* MATERIAL SHOWN:
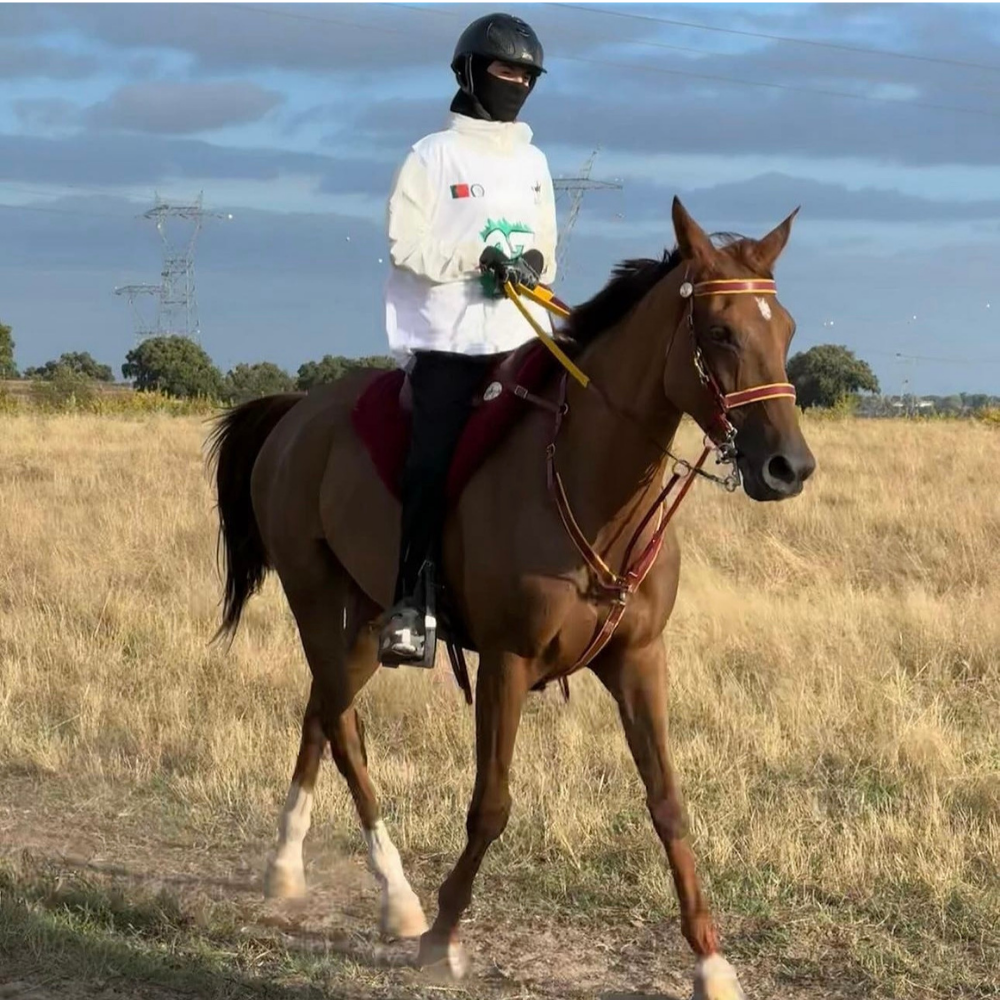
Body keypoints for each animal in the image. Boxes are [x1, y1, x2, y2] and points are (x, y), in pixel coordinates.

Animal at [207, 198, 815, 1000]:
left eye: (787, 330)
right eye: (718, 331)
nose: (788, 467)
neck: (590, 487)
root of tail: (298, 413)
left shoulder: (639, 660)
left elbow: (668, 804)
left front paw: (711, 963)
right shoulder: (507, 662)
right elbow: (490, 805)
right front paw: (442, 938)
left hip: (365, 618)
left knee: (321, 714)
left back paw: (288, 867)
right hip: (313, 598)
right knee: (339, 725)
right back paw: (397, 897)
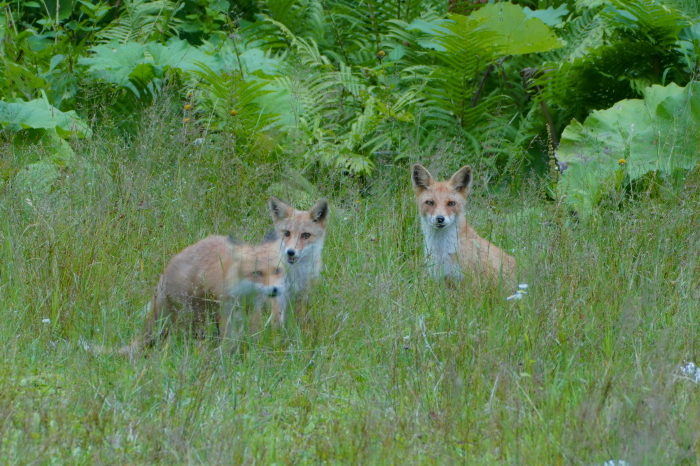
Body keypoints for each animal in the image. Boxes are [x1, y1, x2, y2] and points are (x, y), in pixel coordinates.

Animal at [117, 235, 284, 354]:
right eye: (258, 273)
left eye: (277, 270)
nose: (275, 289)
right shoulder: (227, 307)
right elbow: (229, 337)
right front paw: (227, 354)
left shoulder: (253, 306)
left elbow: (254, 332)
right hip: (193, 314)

* THE TASK: Find the word "elbow" in the listing and copy each line that contains it.

* RESULT OF THIS TASK:
left elbow: (668, 804)
right elbow: (490, 805)
right elbow: (229, 337)
left elbow: (254, 332)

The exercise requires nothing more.